One of the major issues between Moscow and Washington since the Bush administration was the construction of a missile defense system in the back garden of Russia. President Medvedev has voiced his frustration and his opposition to that, but some believe his position was not firm enough. Nevertheless, Khokhlov believes that Russian foreign policy is indeed very logical.
“There were a few pillars of global stability built in the 70s by the Soviet Union and the United States, and Bush’s administration has contributed a lot to removing those pillars,” he said. “Russian foreign policy is very logical. The idea is to continue the cooperation that existed in the Soviet era in building that stability. And in this case, adding extra missile defense in Europe or anywhere else is actually removing those pillars of stability.”
Igor Khokhlov believes that “results and stability” are the two most “highly valued commodities” in Russian political life.
“The Russian economy has been constantly rebuilding under Putin’s rule and then under Medvedev’s rule,” he said.“And Medvedev set very ambitious goals during his presidency: the modernization of Russia and moving Russia ahead, based on the resources Russia has.”
Michael Binyon, a foreign affairs specialist from The Times, told RT that the tandem swap was “inevitable” and “logical”, as he believes that for the last four years Putin has remained a major political force in the country.
“It was quite clear that Mr. Putin was the stronger force, even during the four years when President Medvedev was holding the job,” he said. “I think it makes logical sense to have the person who has all the time been calling the shots to actually be head of state.”
Binyon says that the idea of Vladimir Putin being the next Russian president will not necessarily be welcomed in the West, which finds Medvedev to be a much more convenient international partner.
“I don’t think Mr. Putin will be as accommodating to other Western or any other leaders as Mr. Medvedev was,” he said.“And I think it is going to be more difficult to find him as a member of a kind of international team, a sort of team player.”
Binyon also pointed out the different approaches of Putin and Medvedev towards internal reforms.
“[Putin] has not been so forceful in talking about the need for internal reforms in Russia, particularly such things as changing the laws on transparency and making it easier for businessmen to invest,” he said. “Mr. Medvedev was very outspoken on that. The problem was that he did not actually appear to put much of it into practice.”
“I think Mr. Medvedev, obviously, if he now continues as a prime minister, will preside over very similar policies to what we have been seeing for the past few years,” he added.

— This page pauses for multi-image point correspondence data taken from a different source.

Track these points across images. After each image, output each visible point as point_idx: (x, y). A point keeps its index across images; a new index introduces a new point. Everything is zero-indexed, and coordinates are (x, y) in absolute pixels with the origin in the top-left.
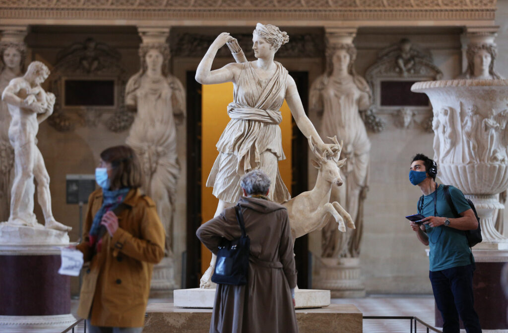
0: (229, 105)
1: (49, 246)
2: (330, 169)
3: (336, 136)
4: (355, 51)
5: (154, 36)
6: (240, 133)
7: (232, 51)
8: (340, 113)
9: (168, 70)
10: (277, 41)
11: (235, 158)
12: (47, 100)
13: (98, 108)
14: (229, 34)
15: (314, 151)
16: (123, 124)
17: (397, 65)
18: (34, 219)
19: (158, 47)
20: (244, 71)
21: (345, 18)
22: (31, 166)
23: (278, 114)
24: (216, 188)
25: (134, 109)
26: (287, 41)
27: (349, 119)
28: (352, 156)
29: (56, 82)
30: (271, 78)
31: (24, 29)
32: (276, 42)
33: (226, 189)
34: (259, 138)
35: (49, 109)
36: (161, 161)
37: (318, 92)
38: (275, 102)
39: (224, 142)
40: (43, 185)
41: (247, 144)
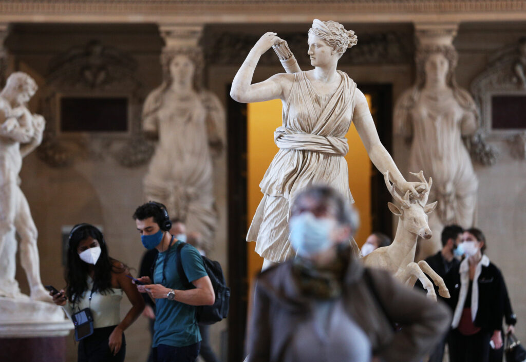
0: (277, 130)
1: (36, 325)
2: (415, 216)
3: (422, 171)
4: (456, 55)
5: (182, 37)
6: (292, 168)
7: (280, 57)
8: (436, 140)
9: (202, 83)
10: (341, 43)
11: (285, 201)
12: (33, 125)
13: (105, 135)
14: (276, 34)
15: (393, 191)
16: (140, 157)
17: (514, 73)
18: (15, 287)
19: (188, 52)
20: (296, 84)
21: (442, 11)
22: (12, 215)
23: (343, 142)
24: (259, 243)
25: (154, 137)
26: (354, 42)
27: (449, 148)
28: (452, 197)
29: (48, 100)
30: (332, 93)
31: (4, 28)
32: (340, 45)
33: (273, 244)
34: (317, 175)
35: (36, 137)
36: (193, 206)
37: (404, 112)
38: (338, 126)
39: (270, 180)
40: (28, 241)
41: (301, 183)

Binyon believes that the objective factors for further modernization are in Russia’s favor, as it has large oil reserves and resources, but he says that the system urgently needs “a shake-up.”
“[The system needs] less state capitalism, more enterprise by entrepreneurs, and overwhelmingly a real sharp attack on corruption,” he said. “And it does need a little bit more foreign investment and foreign expertise. Although Russia has plenty of its own, it needs a broader spectrum of outside interest.”
”It is evident that Russia needs innovation. Russia needs modernization,” he said. “We need to move away from an energy economy to a knowledge-based economy. We need to pay much more attention to small business. We need to reform and to modernize our financial system, so there are ways in which we can protect ourselves against the downturns of global markets and I hope that this is something that the new president and the new prime minister will concentrate on.”